1. Field of the Invention
The invention relates to annular friction and seal devices to be placed around the impeller blades of a gas turbine or high pressure axial compressor stage. For example, in a stator-and-rotor machine, around the impeller blade system defining the hot gas stream. More specifically, it concerns such a device in association with means for cooling the friction seal and protecting the stator from the heat of the gases in the stream. The device is of the type which comprises successively from periphery to center: a support-ring surrounding the impeller, a first annular, air-permeable layer of material called the "cooling layer" fastened to the support ring, a second annular layer of material called the "friction layer" which is joined to the cooling layer, lies in immediate proximity to the ends of the impeller blades, and can be abraded by these blade ends, and a system for bringing cool air into the cooling layer.
2. Description of the Prior Art
The friction layer usually consists of a porous material (aggregate, felt, foam, perforated plate, etc.) that can be abraded by the ends of the blades. Unless some special arrangement is made, the cooling air passes through this layer and flows at least in part toward the hot gas stream.
The U.S. Pat. No. 4,392,656 Tirole, et al describes a device of this type in which the two annular layers are separated by a middle layer, the permeability of which is such that the radial flow of air which crosses the middle layer is appreciably less than the flow of axial air that crosses the cooling layer.

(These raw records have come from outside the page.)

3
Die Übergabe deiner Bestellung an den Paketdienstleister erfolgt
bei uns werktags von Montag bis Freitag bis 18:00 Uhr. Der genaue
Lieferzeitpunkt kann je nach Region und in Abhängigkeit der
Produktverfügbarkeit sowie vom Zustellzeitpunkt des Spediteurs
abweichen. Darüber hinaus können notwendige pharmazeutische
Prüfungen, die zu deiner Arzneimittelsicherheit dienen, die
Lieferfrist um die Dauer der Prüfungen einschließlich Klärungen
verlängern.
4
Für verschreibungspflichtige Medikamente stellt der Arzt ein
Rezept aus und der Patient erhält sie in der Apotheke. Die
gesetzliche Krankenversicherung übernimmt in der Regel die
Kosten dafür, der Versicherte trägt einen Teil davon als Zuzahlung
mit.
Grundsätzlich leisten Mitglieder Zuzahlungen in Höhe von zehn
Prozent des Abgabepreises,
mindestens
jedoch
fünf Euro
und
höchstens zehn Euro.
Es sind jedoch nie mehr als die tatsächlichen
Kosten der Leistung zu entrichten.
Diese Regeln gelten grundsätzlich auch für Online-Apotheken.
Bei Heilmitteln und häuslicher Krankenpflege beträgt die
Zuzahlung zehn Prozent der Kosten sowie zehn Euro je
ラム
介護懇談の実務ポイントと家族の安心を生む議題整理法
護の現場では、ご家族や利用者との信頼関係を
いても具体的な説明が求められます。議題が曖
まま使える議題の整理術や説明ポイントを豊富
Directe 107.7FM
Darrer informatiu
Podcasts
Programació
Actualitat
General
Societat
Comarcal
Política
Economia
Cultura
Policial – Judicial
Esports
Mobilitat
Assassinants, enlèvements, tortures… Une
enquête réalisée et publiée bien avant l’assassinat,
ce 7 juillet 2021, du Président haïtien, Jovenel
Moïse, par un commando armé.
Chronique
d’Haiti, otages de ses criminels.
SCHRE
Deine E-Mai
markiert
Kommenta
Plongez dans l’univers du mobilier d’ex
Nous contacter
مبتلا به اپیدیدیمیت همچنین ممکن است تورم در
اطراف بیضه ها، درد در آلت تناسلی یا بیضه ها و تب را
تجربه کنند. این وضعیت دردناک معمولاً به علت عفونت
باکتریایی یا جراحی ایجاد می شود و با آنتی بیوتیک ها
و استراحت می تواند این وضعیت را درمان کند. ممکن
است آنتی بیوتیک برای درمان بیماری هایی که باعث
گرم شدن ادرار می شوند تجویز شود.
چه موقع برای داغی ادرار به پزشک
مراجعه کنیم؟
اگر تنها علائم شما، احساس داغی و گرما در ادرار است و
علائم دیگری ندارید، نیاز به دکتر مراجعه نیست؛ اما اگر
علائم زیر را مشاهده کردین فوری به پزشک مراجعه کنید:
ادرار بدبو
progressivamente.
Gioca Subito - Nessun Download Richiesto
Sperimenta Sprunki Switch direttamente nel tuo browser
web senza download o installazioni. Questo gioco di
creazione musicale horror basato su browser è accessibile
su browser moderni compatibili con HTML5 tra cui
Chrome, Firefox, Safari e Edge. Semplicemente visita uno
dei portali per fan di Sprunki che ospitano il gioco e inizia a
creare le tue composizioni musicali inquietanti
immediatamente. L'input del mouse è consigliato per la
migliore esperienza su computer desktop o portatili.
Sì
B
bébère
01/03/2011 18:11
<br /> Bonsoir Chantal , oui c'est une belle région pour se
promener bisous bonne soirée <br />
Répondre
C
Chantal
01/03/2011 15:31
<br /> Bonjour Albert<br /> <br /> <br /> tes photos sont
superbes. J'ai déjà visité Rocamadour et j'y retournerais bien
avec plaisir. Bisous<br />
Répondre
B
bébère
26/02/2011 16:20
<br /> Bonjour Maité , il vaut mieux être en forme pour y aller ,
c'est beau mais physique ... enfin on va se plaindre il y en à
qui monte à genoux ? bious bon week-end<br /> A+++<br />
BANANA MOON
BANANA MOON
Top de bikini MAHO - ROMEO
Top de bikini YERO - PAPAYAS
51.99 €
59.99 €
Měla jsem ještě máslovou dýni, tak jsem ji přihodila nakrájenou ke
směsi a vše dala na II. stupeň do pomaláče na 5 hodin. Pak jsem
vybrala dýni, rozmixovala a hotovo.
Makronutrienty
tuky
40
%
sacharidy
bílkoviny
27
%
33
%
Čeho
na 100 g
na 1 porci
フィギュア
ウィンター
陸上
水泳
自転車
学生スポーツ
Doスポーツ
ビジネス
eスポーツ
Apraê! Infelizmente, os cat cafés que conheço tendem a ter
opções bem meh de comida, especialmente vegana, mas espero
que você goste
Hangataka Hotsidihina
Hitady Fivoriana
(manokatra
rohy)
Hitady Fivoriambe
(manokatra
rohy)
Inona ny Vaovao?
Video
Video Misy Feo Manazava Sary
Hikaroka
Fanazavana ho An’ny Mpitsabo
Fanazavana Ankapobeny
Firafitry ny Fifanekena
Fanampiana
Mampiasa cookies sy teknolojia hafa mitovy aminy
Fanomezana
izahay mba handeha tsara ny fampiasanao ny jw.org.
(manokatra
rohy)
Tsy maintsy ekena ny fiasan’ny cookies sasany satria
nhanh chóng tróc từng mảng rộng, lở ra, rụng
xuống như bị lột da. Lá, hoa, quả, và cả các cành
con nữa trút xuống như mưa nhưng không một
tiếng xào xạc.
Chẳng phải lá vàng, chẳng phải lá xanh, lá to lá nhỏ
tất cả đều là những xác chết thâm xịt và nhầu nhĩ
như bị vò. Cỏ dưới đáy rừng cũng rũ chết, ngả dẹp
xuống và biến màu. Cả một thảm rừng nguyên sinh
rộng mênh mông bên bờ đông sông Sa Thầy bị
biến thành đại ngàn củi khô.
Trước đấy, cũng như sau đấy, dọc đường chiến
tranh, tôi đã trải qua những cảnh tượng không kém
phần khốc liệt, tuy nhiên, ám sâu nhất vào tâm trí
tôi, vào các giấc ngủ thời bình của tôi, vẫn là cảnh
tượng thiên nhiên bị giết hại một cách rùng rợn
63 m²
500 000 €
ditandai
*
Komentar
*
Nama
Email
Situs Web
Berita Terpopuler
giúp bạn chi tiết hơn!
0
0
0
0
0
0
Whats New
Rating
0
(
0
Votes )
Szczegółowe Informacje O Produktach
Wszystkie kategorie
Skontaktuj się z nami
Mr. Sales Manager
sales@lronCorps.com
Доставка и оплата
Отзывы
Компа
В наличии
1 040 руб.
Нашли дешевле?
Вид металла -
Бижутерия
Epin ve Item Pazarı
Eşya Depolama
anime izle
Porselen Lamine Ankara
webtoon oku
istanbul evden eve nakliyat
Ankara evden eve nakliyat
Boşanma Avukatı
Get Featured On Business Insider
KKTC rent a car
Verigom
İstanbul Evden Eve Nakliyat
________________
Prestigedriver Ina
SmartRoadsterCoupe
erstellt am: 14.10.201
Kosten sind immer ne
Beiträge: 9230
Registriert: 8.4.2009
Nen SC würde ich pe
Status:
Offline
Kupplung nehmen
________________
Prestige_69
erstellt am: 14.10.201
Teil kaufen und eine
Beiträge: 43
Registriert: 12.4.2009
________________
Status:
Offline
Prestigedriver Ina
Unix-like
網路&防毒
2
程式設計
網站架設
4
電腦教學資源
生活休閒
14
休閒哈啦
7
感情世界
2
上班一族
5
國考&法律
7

The middle layer may even be impermeable to air so that the air flows only axially (i.e., in a direction parallel to the axis of the machine) in the cooling layer. All direct interaction between the two layers is eliminated. The friction layer is cooled by thermal conduction toward the cooling layer. This arrangement, intended to keep to seal function of the friction layer independent from the cooling function of the cooling layer (which also protects the support-ring from the heat of the gas stream), makes it possilbe to eliminate the disadvantages inherent in cooled annular friction seal means that are traversed by all or a large part of the flow of cooling air. These disadvantages include the necessity of introducing the cooling air at a pressure appreciably higher than the pressure in the gas stream, the existence within the cooling layer of an axial flow that more or less opposes the radial flow, and the gradual loss of cooling efficiency as the friction zone grows less permeable, which occurs as a result of contamination of the layer by the gases in the stream and "pasting up" of the pores in the surface in contact with the ends of the blade.